Greg Roman and strong running games are synonymous.
Now it sounds like the Ravens' new offensive coordinator would like to add a premier running back to plug into his system.
"This organization has had some elite running backs over the years, and I think you're always looking for that guy – a guy that can make things happen on his own," Roman said on The Lounge podcast.
Roman has produced great results with some great running backs. During his four years with Roman in San Francisco (2011-2014), Frank Gore topped 1,100 yards each season. Roman then worked with LeSean McCoy in 2015 and start of 2016 in Buffalo.
Since coming to Baltimore and taking a large role in orchestrating the Ravens' running game, Roman has helped get strong results with less heralded backs.
In 2017, Alex Collins went from being a training camp cut of the Seattle Seahawks to the Ravens' practice squad and then one of the NFL's biggest breakout stories with 973 rushing yards.
Collins returned as the Ravens' starter last season, but struggled out of the gate, and rushed for just 411 yards in 10 games to begin the year before being placed on injured reserve with a foot injury.
The Ravens then turned to Gus Edwards, an undrafted rookie, and Kenneth Dixon, a 2016 fourth-round pick who played one game in the span of 23 months.
With Lamar Jackson and the read-option, run-heavy offense, the Ravens morphed into the NFL's best running team over the second half of the season.

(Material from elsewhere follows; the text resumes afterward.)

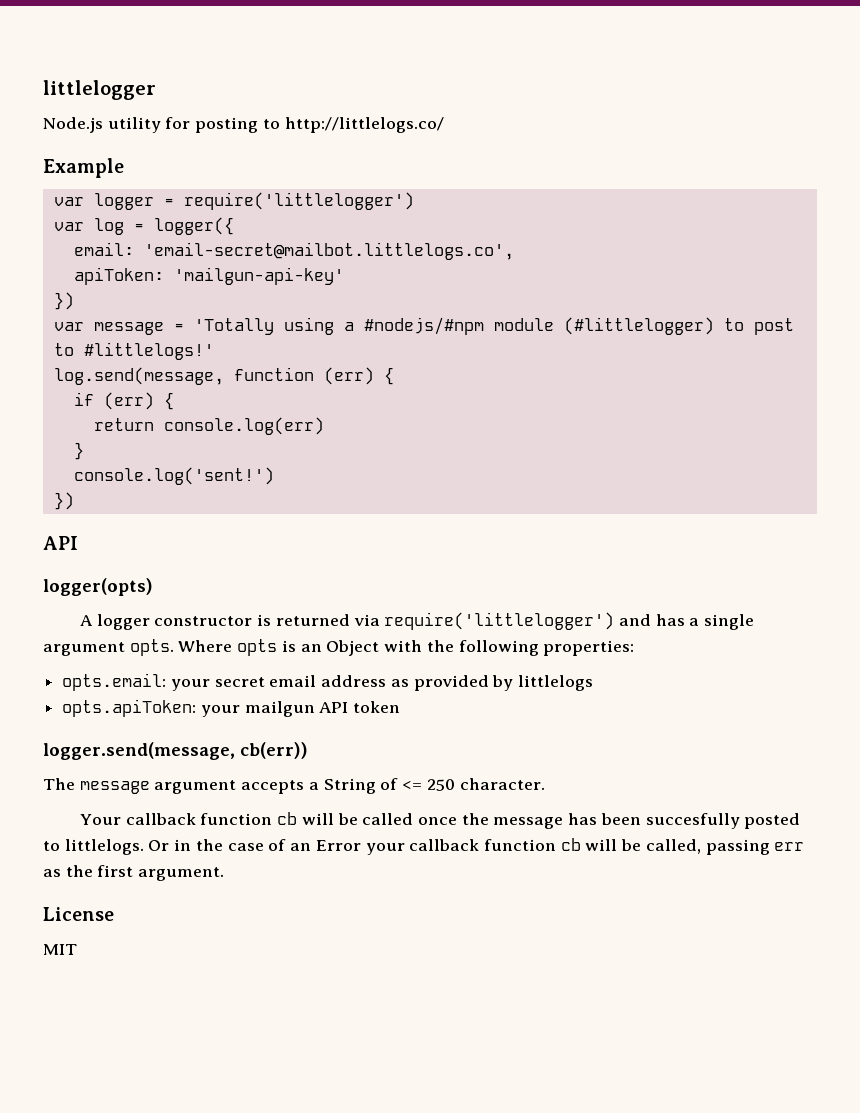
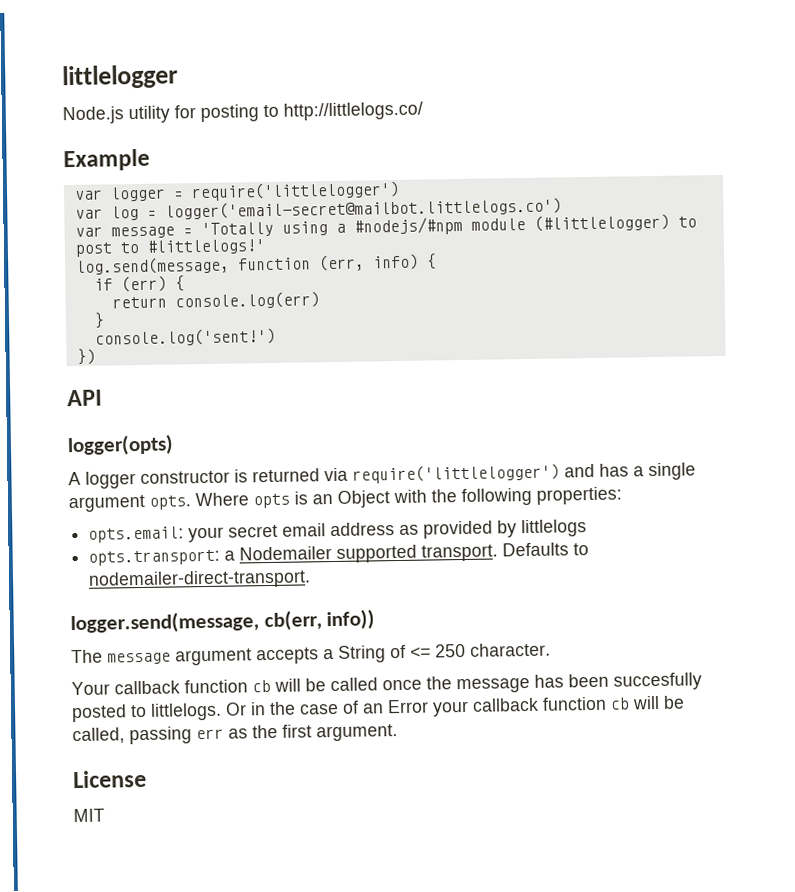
[153,217,234,235] [73,242,514,260] [73,267,344,285] [53,292,74,310] logger({ // email: 'email-secret@mailbot.littlelogs.co', // apiToken: 'mailgun-api-key' // }) -> [164,197,562,220] logger('email-secret@mailbot.littlelogs.co')
[323,367,374,385] (err) -> [318,253,419,272] (err, info)
[62,699,401,717] opts.apiToken: your mailgun API token -> [88,542,590,566] [88,569,312,590] opts.transport: a Nodemailer supported transport. Defaults to nodemailer-direct-transport.
[239,742,308,759] cb(err)) -> [263,609,376,632] cb(err, info))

The running back tandem worked well together with Edwards providing more of the downhill punch and Dixon bringing a blend of everything. Edwards ran for 718 yards and averaged 5.2 yards per carry. In six games, Dixon had 333 rushing yards and averaged 5.6 yards per run.
Edwards and Dixon are slated to return in 2019. Collins is slated to be a restricted free agent, and it remains to be seen what kind of tender the Ravens will offer. Javorius Allen, who took a backseat on offense last season, is scheduled to become an unrestricted free agent.
"All those guys have very positive traits," Roman said. "One is never enough in this league. You've got to have a stable of them.
"Running backs are all unique, very much like quarterbacks. They all have a different style. We don't necessarily have to have three clones of the same guy."
Ideally, every team would love to have one running back that stands out from the rest. The Ravens had that with Jamal Lewis when they won Super Bowl XXXV and with Ray Rice when they took home Super Bowl XLVII.
Both of those players were major difference-makers who made the offense go. Baltimore hasn't had a running back like Rice – a three-time Pro Bowler – since they drafted him in the second round in 2008 and released him in 2014.
Like Roman said, it's a player that can make big running plays happen on their own.
"We'll get all this done for you, and if you deal with that one guy – however you deal with him – that's how you get those big plays," Roman said.
The Steelers' Le'Veon Bell is expected to headline this year's free-agent class, and a potential landing in Baltimore has made for popular chatter in recent weeks. Outside of Bell, who figures to be quite expensive, the class is led by the Saints' Mark Ingram, Raiders' Marshawn Lynch and Vikings' Latavius Murray.
Most teams have looked for their new lead back in the draft. This year's class leader is considered to be Alabama's Josh Jacobs, who is expected to be a first-round pick.